Influence of the environment and probes on rapid DNA sequencing via transverse electronic transport

TL;DR

This theoretical study explores how environmental factors and detection probes influence the ability to rapidly sequence DNA using transverse electronic transport in nanopores, highlighting the robustness of base distinguishability under various conditions.

Contribution

The paper demonstrates that intrinsic electrode bandwidth and probe-induced stabilization enable effective DNA base detection despite environmental variations.

Findings

Electrode bandwidth aids base detection by averaging current distributions.

Base distinguishability remains stable across different pore sizes and fields.

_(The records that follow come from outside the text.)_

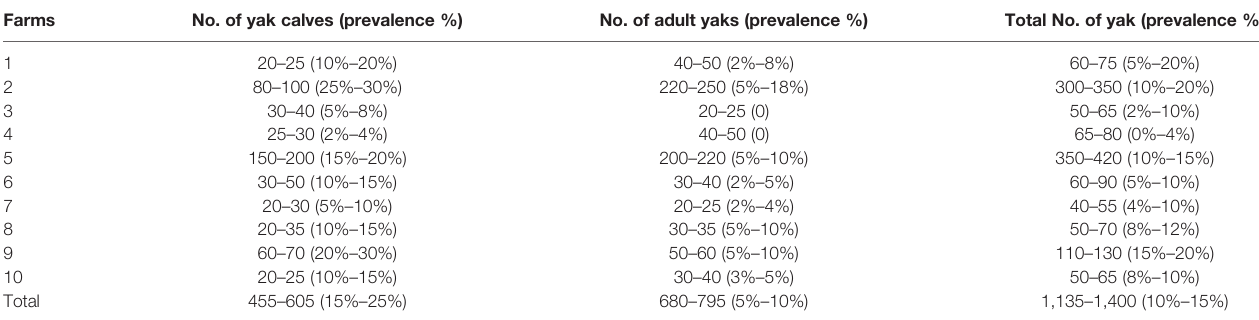
TABLE 1 | Estimation of the prevalence of diarrhea in yaks in Hongyuan on the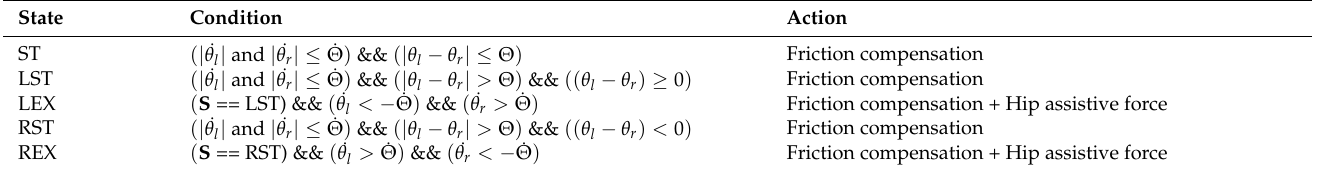
Table 1. State transition rules and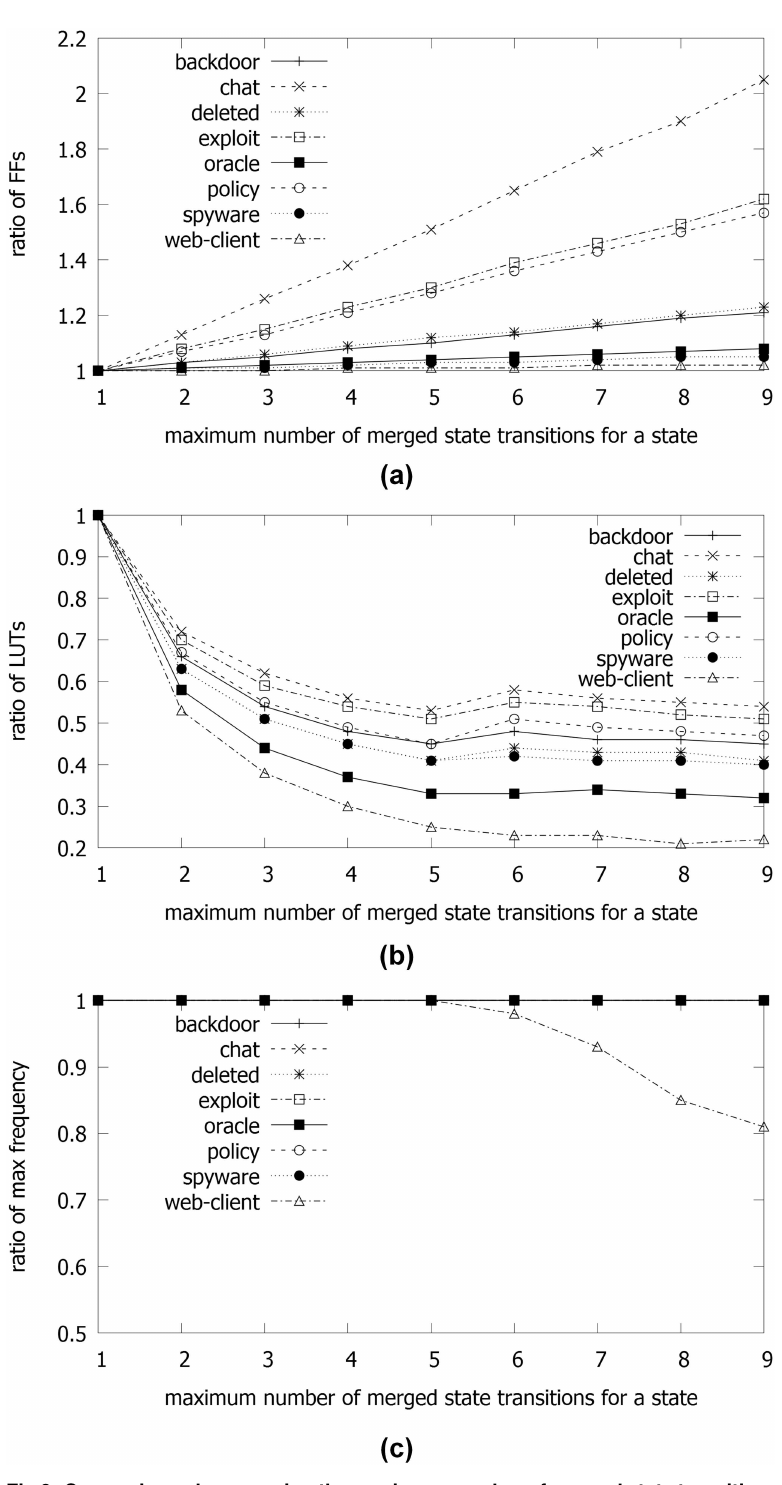
Fig 9. Comparisons by sweeping the maximum number of merged state transitions for a state M : (a) ratios of used FFs to that when M = 1; (b) ratios of used LUTs to that when M = 1; (c) ratio of the maximum operating frequency F to that when M =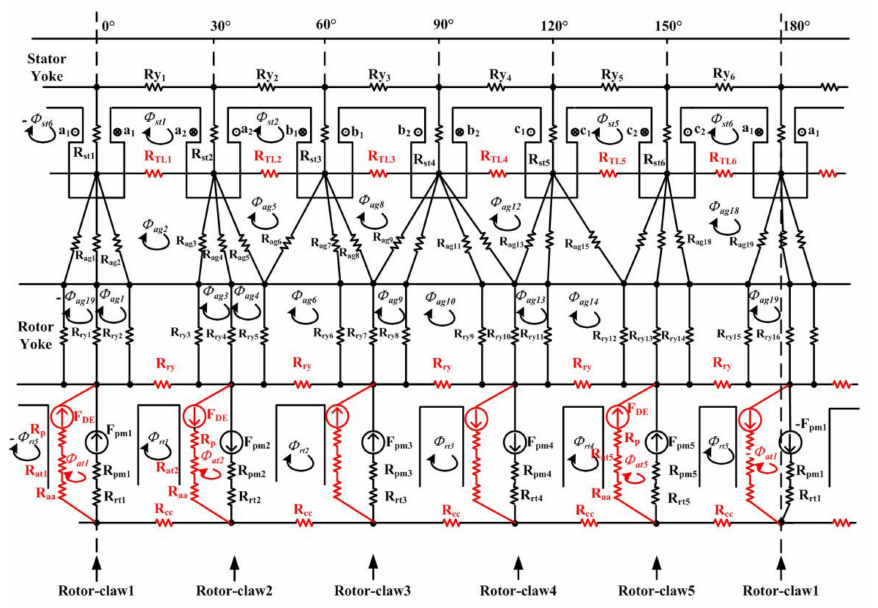
Figure 7. Magnet equivalent circuit (MEC) network for HECPG ( θ r = 0 ◦ ).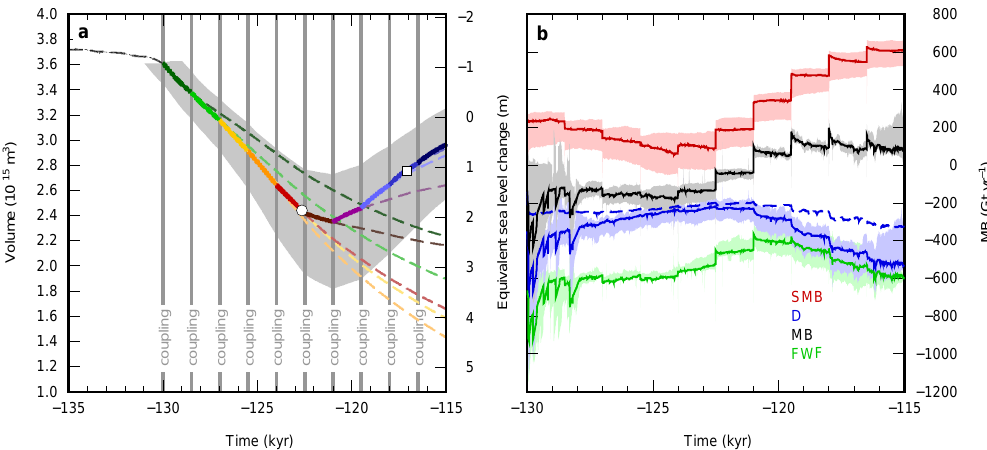
Time (kyr) Fig. 5. Eemian ice volume changes and mass balance components. (a) Simulated GrIS volume change and equivalent sea level contribution. The colours indicate different climate forcings. Dashed lines show ice volume evolution without additional coupling. Circle (square) indicates the timing of ice margin retreat (re-advance) at Dye-3. (b) Time series of SMB (red), D (blue), MB (black) and FWF (green). D and FWF are shown as negative numbers to express mass loss. The blue dashed line represents the calving flux along the southeastern margin, south of 68 ◦ N (see text). Background shading represents the uncertainty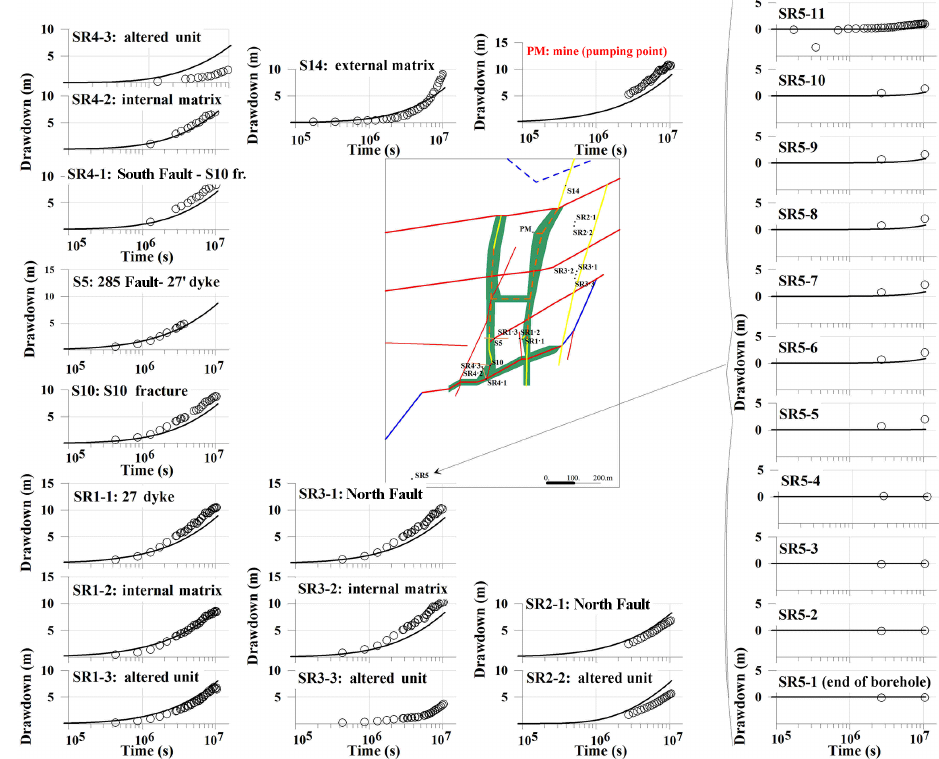
Figure 11. Blind prediction of the long-term pumping of the mine (point PM), using calibrated with the SR4-1 cross-hole test. This pumping lasted for 4 months, and its effects reached all observation points. Measurements are represented by circles, and model results are represented by continuous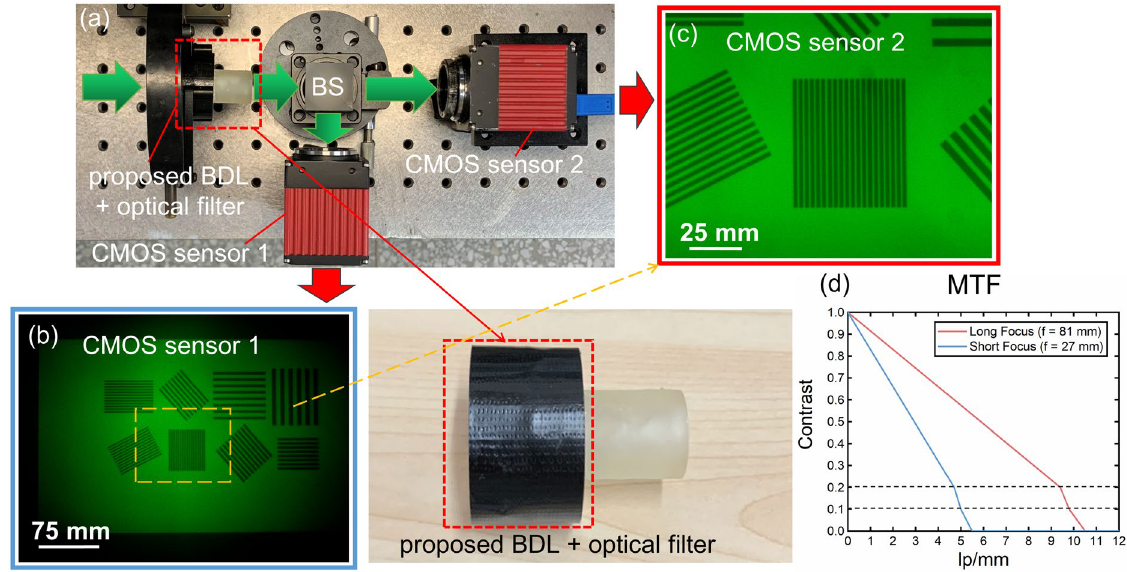
Figure. 8. A dual-sensor imaging system employing the BDL. ( a ) Setup of the imaging system. ( b ) Wide FOV image taken by CMOS sensor 1. ( c ) High-resolution magnified image taken by CMOS sensor 2. ( d ) The MTF of the long and short focal spots of the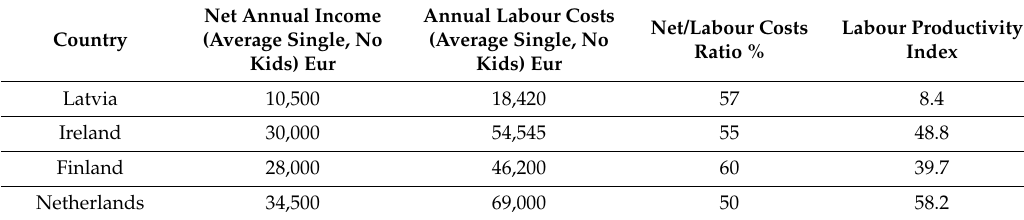
Table 2. Labour costs 2015 year (based on Eurostat [10], Deloitte [11], Central Statistical Bureau of Latvia [12]).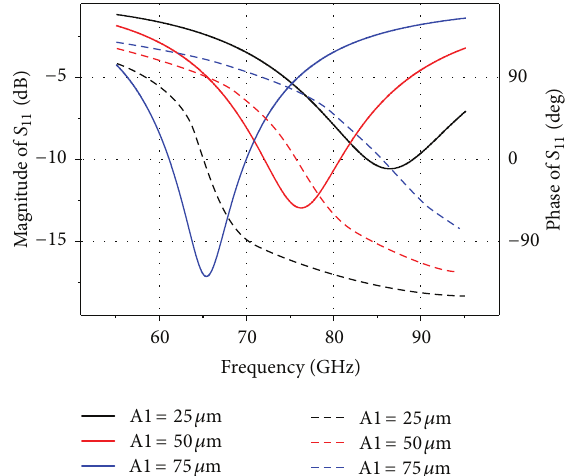
Figure 5: Magnitude and phase of reflection coefficient versus geometrical parameter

Water and ions screen nucleotide charge, minimally affecting current.

Abstract

We study theoretically the feasibility of using transverse electronic transport within a nanopore for rapid DNA sequencing. Specifically, we examine the effects of the environment and detection probes on the distinguishability of the DNA bases. We find that the intrinsic measurement bandwidth of the electrodes helps the detection of single bases by averaging over the current distributions of each base. We also find that although the overall magnitude of the current may change dramatically with different detection conditions, the intrinsic distinguishability of the bases is not significantly affected by pore size and transverse field strength. The latter is the result of very effective stabilization of the DNA by the transverse field induced by the probes, so long as that field is much larger than the field that drives DNA through the pore. In addition, the ions and water together effectively screen the charge on the nucleotides, so that the electron states participating in the transport properties of the latter ones resemble those of the uncharged species. Finally, water in the environment has negligible direct influence on the transverse electrical current.